> DIRECTIVE 1: According to the text on Bank Vontobel, in what year did Jakob Vontobel take over the brokerage firm?

> PAGE TEXT:
BEGIN

International investment management firm

Bank Vontobel is an international private bank and investment management firm with Swiss roots, providing private banking and investment services such as investment funds, structured products and segregated mandates to private and institutional clients. Headquartered in Zurich, Switzerland, the firm was founded as Haeberli & Cie in 1924 and is now present across 27 locations world-wide.

Vontobel Holding AG shares are listed on the SIX Swiss Exchange and majority owned by the founding family.

== Structure ==
Vontobel specializes in servicing Private Clients and Institutional Clients. It`s co-CEO's lead the asset management and wealth management divisions.

== History ==
Friedrich Emil Haeberli founded the brokerage firm Haeberli & Cie 1924. After Haeberli's death Jakob Vontobel took over the brokerage firm 1936 and established the limited partnership J. Vontobel & Co. The son of Jakob Vontobel, Dr. Hans Vontobel (1916–2016), joined the bank 1943. Jakob Vontobel's grandson, Hans-Dieter Vontobel, started working for the bank in 1972.

The Bank J. Vontobel & Co. was transformed into a limited liability company in 1983. Vontobel Holding AG was listed on the Swiss Stock Exchange in 1986, the introduction of the standard registered share followed in 2001.

In 1984, Vontobel expanded into the US and founded Vontobel USA Inc. Other locations abroad followed later. Raiffeisen Switzerland acquired a 12.5 percent stake in Vontobel Holding AG in 2004. The Vontobel family and the charitable Vontobel Foundation retained the majority of the share capital. In 2016 Vontobel strengthened its collaboration with Raiffeisen acquiring former Raiffeisen subsidiary Vescore AG. In 2009 Vontobel took over the Commerzbank (Schweiz) AG in Zurich.

Vontobel acquired a majority stake in TwentyFour Asset Management LLP in London, completed in 2021, when Vontobel acquired the remaining 40%. In the same year Bank Finter was purchased, this was followed in 2018 by the takeover of Notenstein La Roche from Raiffeisen Switzerland and in 2022 by the acquisition of the UBS Swiss Financial Advisers. The acquisition of a significant minority stake in the private infrastructure manager Ancala Partners LLP, London, marks a milestone in delivering on the firm's strategy to enter private markets.

== Legal and regulatory matters ==
In February 2001 Vontobel cancelled y-o-u, a planned internet bank, after spending more than CHF 150 million on the project. The following month company dismissed three senior employees over the affair: the board chairman Jörg Fischer, the chief financial officer Walter Kaeser, and the head of corporate finance Hans-Peter Bachmann. Vontobel stated that they had neglected their responsibilities, and Hans-Dieter Vontobel resumed the chairmanship. The total cost was later calculated at more than CHF 250 million.

In December 2009 Fischer and Bachmann went on trial at the Zürich District Court over a capital increase carried out in 2000 at the investment company Private Equity Holding, in which Bank Vontobel had bought 750,000 undersubscribed shares. Prosecutors sought prison terms and the recovery of about CHF 131 million from the bank. In January 2010 the court acquitted both men on all counts and dismissed the application to recover assets from the bank. Vontobel is also among numerous banks facing clawback claims from the liquidators of feeder funds connected to the fraud of Bernard Madoff, a matter it has listed as unresolved in its annual reports.

END

> DIRECTIVE 2: From the entries below, repeat the lines starting with the line that contains "order: Fabales" up to and including the line that contains "elevation (m): 3353".

> RAW DATA:

BEGIN

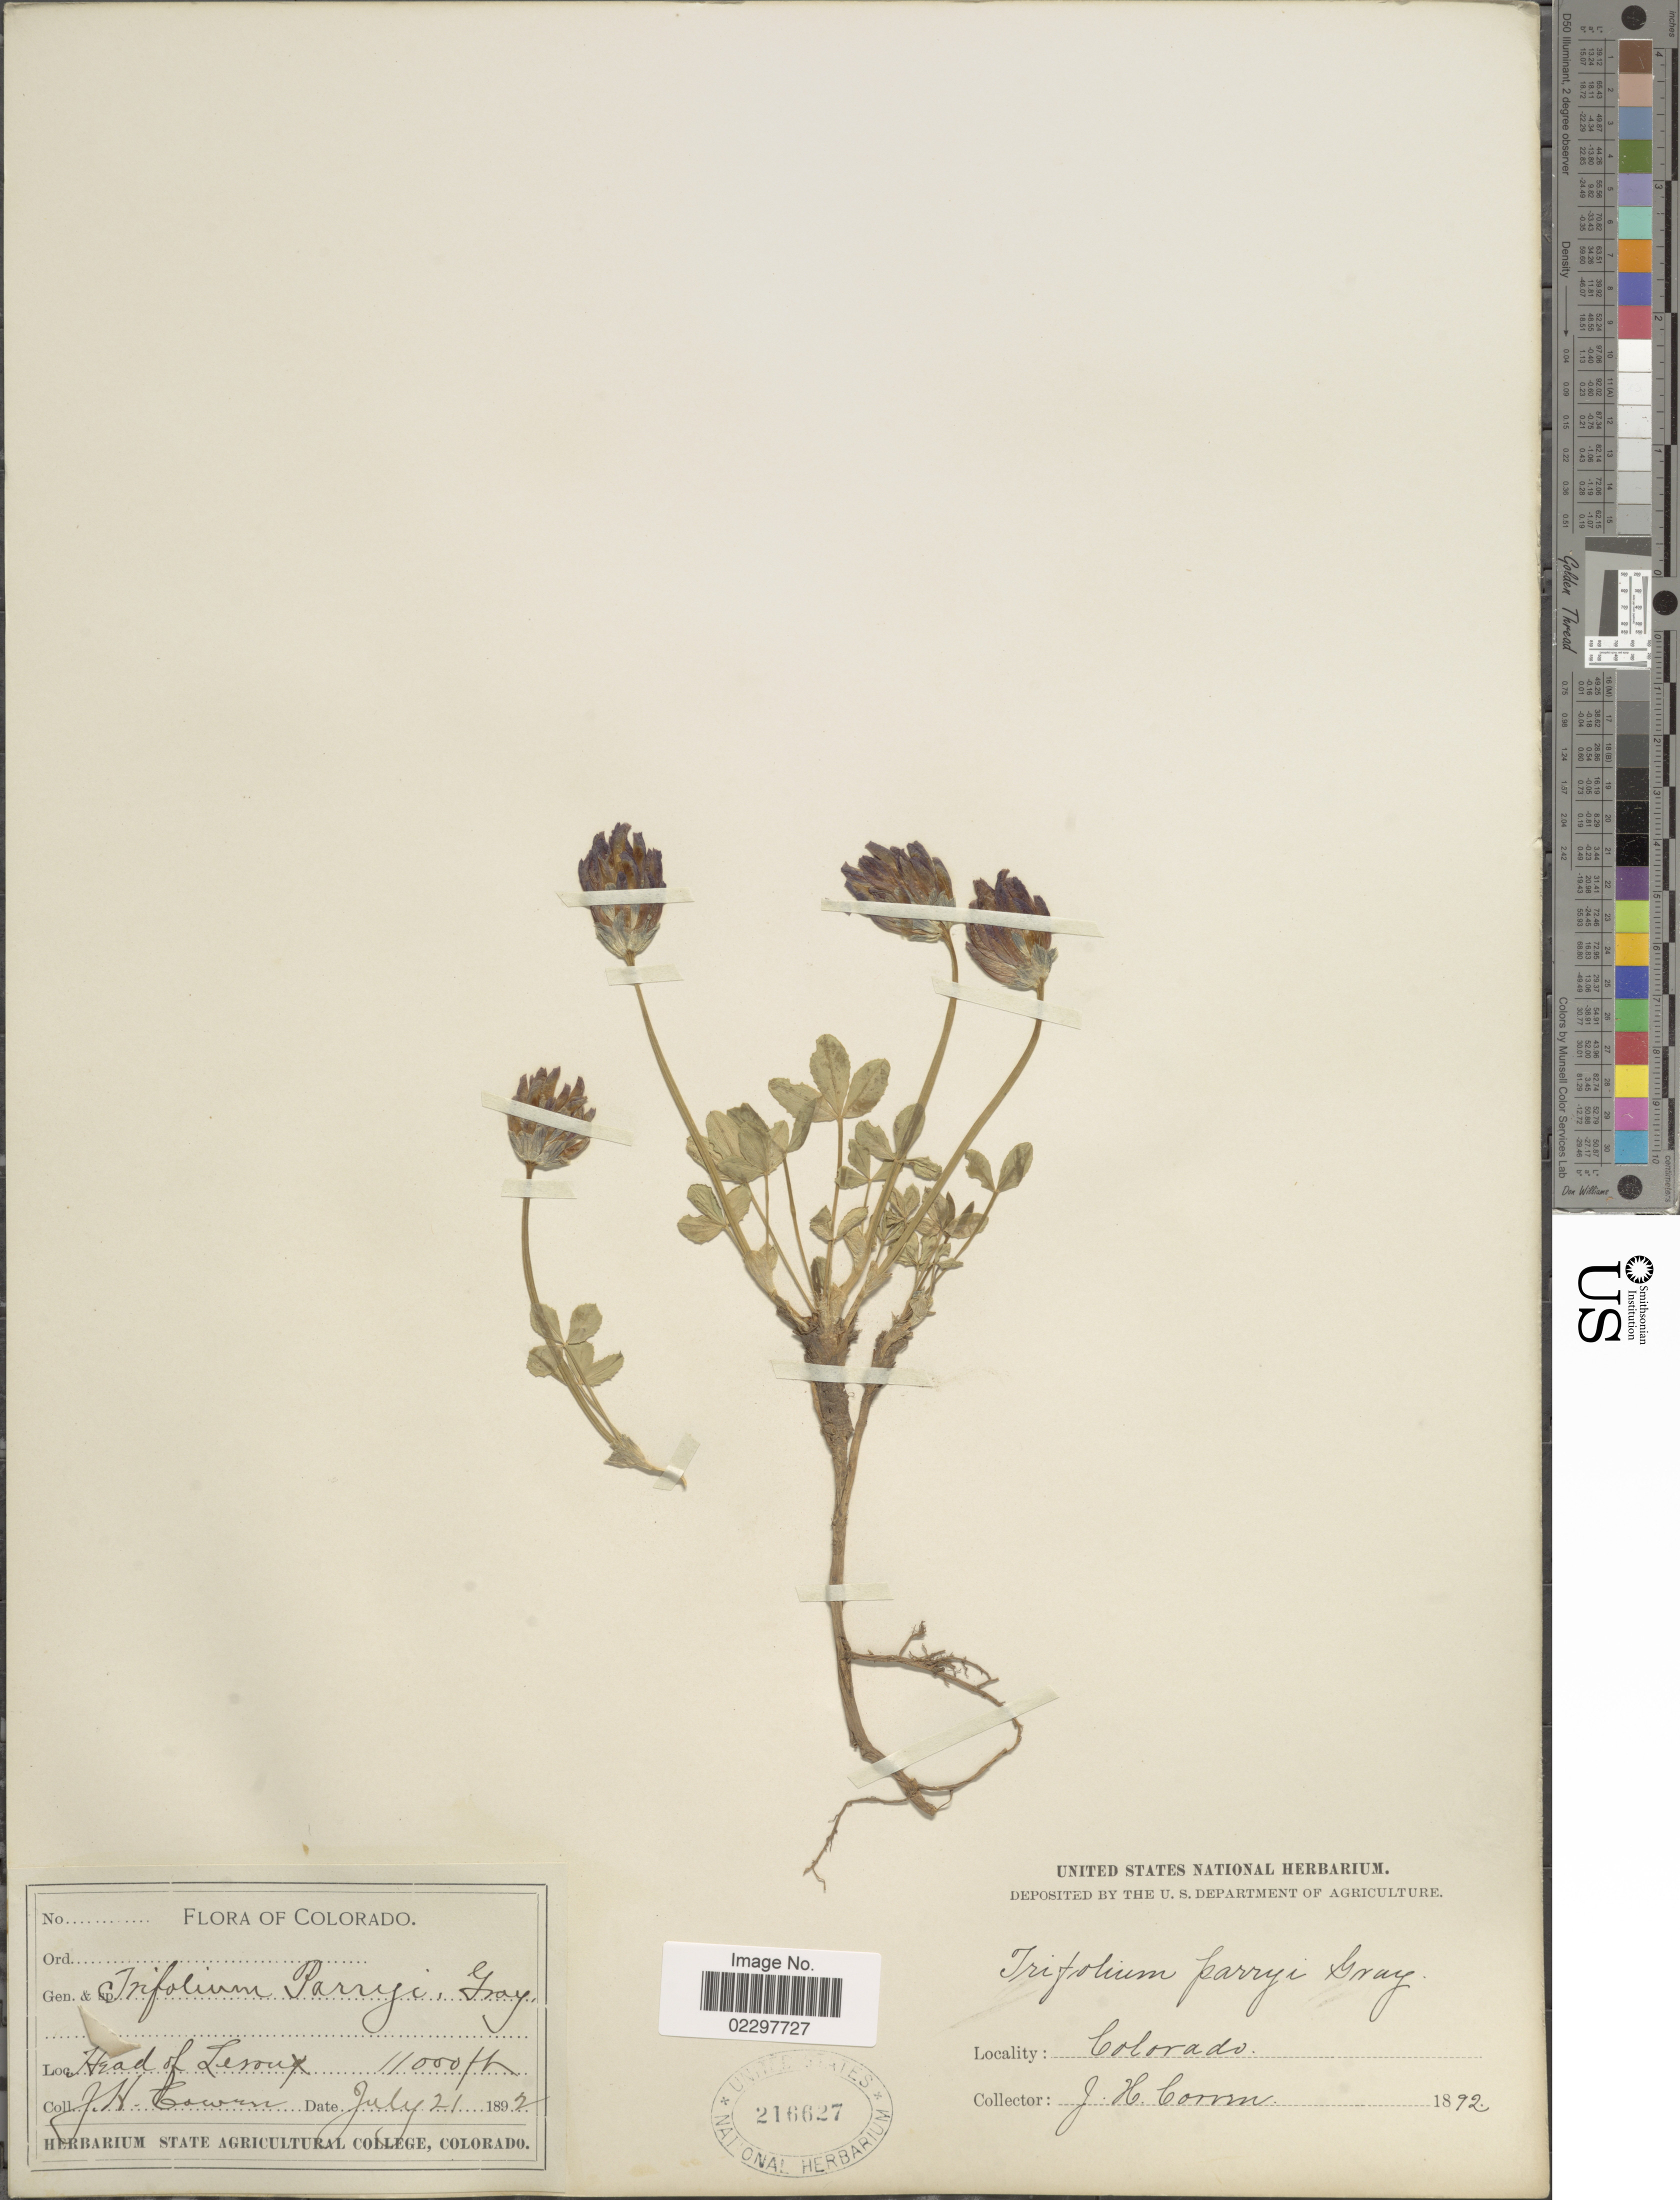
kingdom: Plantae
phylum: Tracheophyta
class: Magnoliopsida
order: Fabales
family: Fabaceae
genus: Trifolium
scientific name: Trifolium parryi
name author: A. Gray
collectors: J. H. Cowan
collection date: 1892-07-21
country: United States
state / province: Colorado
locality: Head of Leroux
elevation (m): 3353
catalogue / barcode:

END
BEGIN

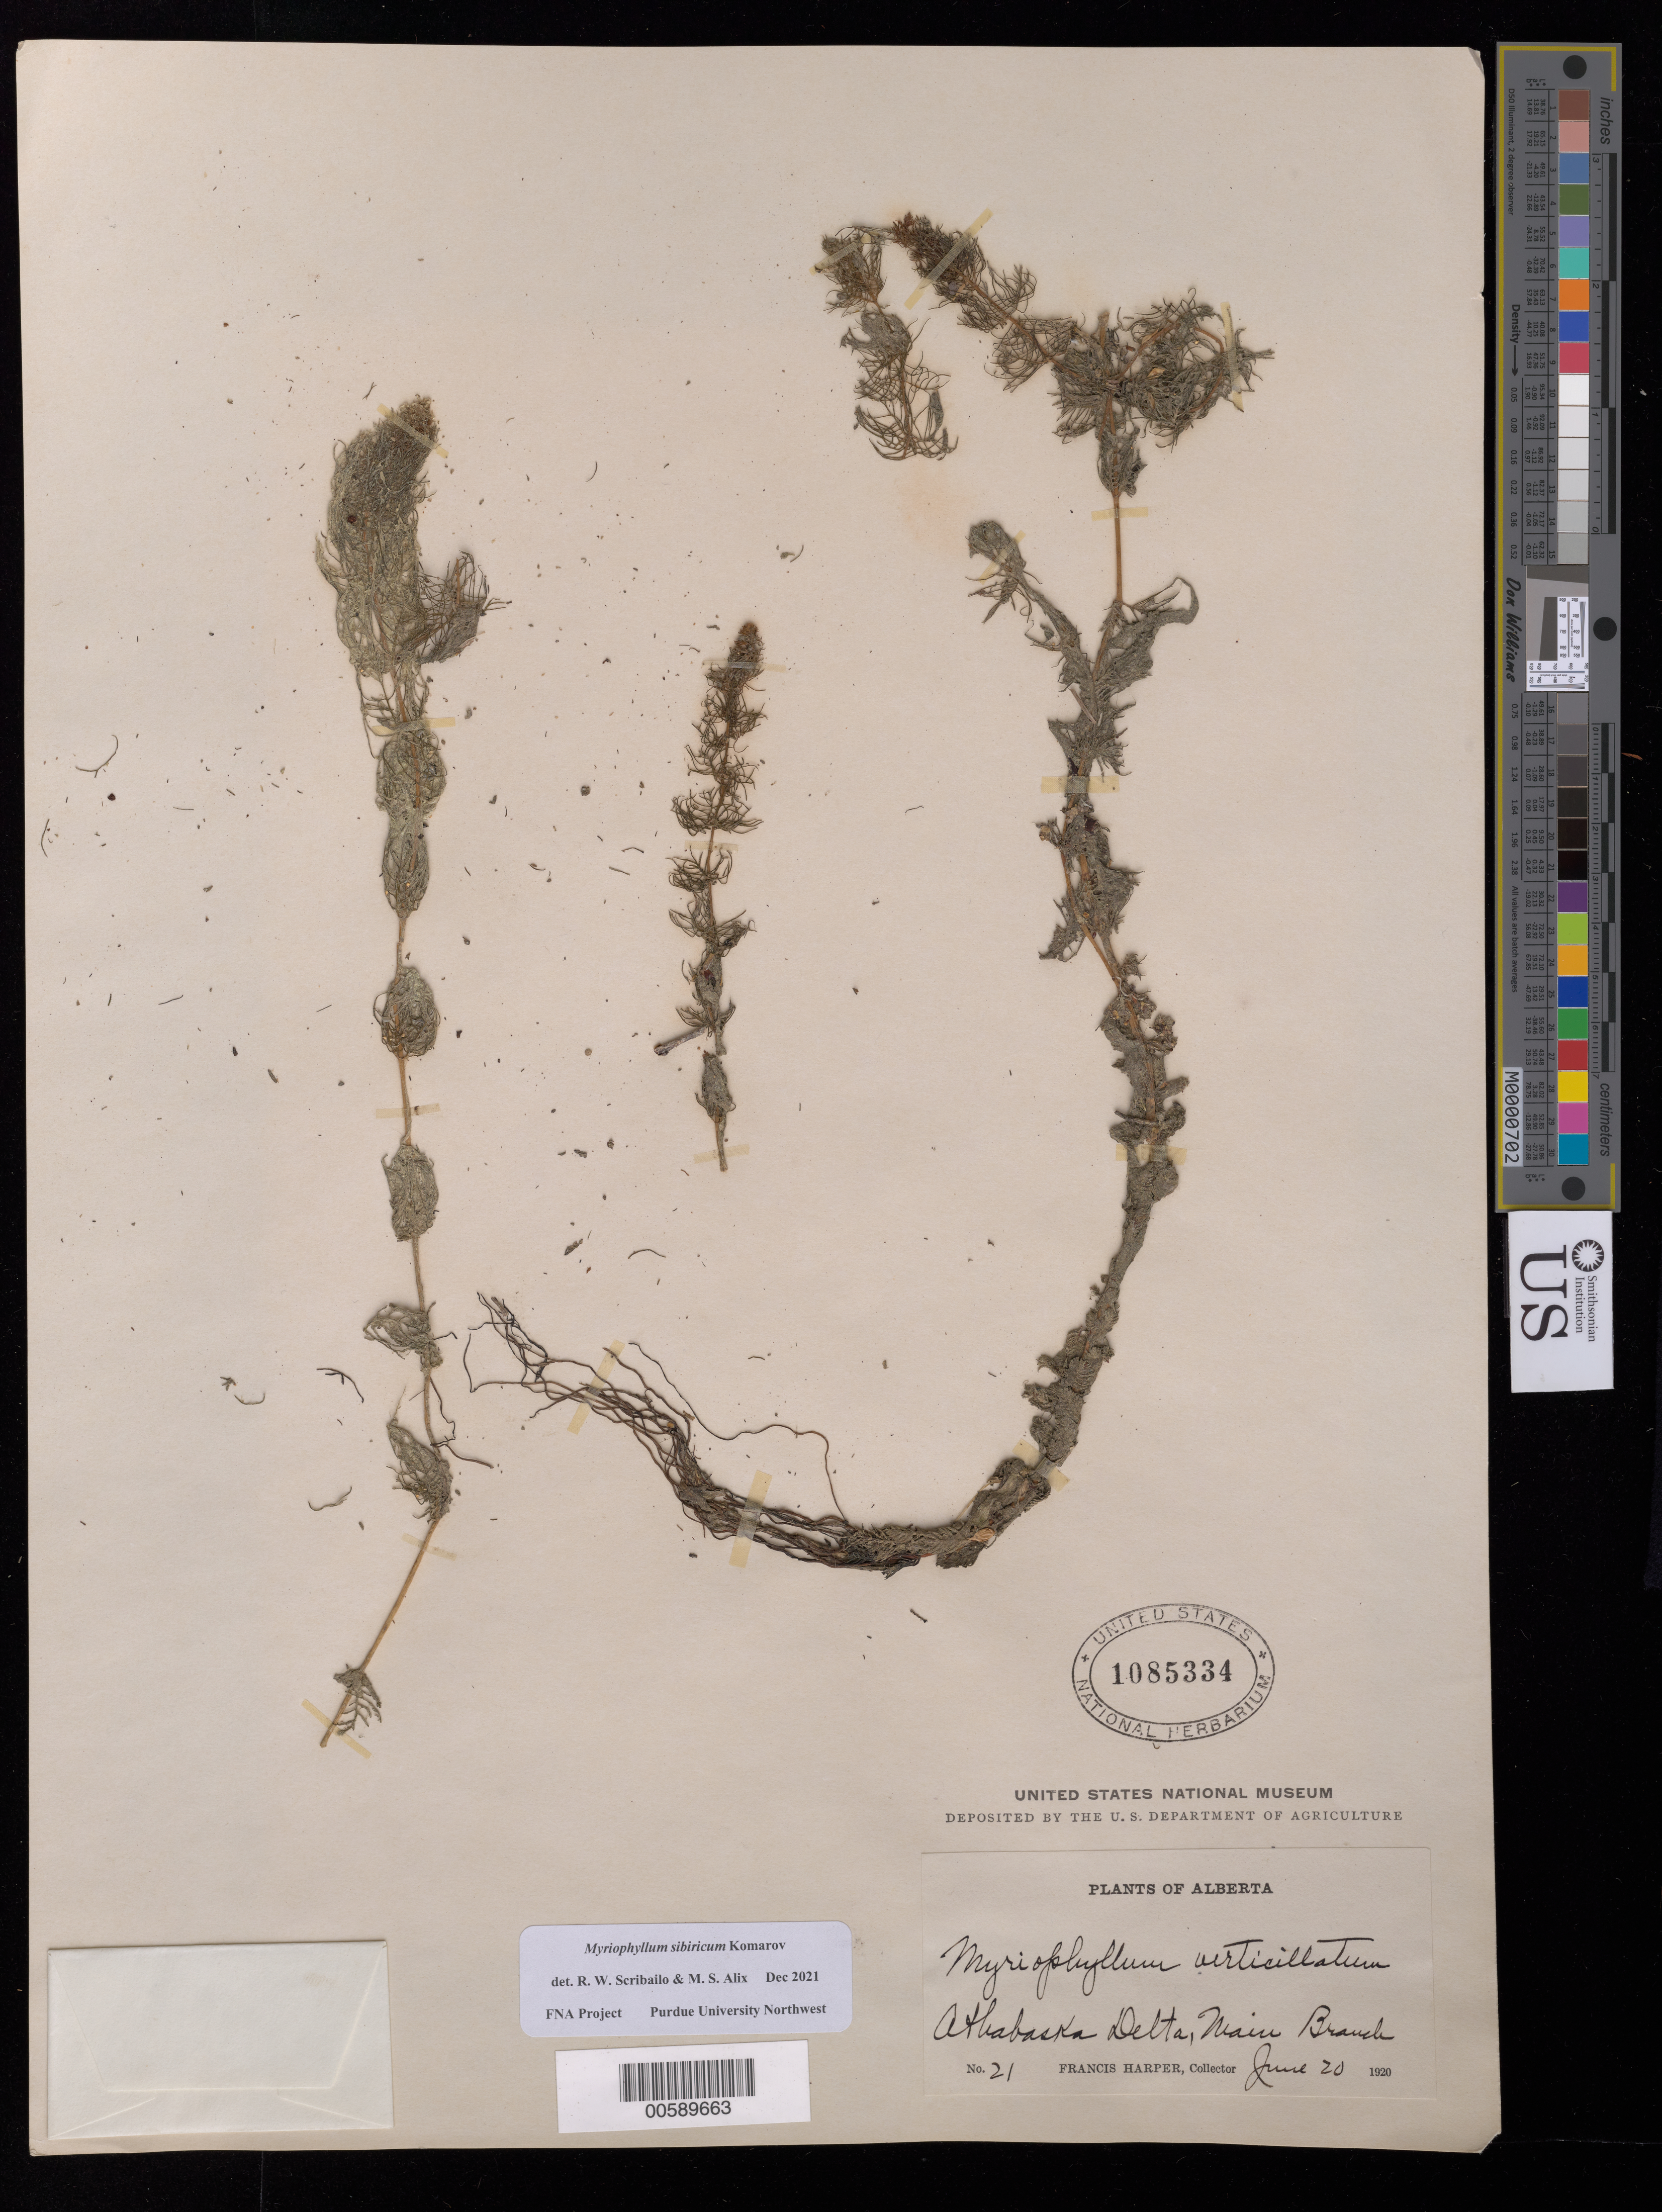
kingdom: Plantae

END

> FULL SOLUTION 1: 1936

> FULL SOLUTION 2:
order: Fabales
family: Fabaceae
genus: Trifolium
scientific name: Trifolium parryi
name author: A. Gray
collectors: J. H. Cowan
collection date: 1892-07-21
country: United States
state / province: Colorado
locality: Head of Leroux
elevation (m): 3353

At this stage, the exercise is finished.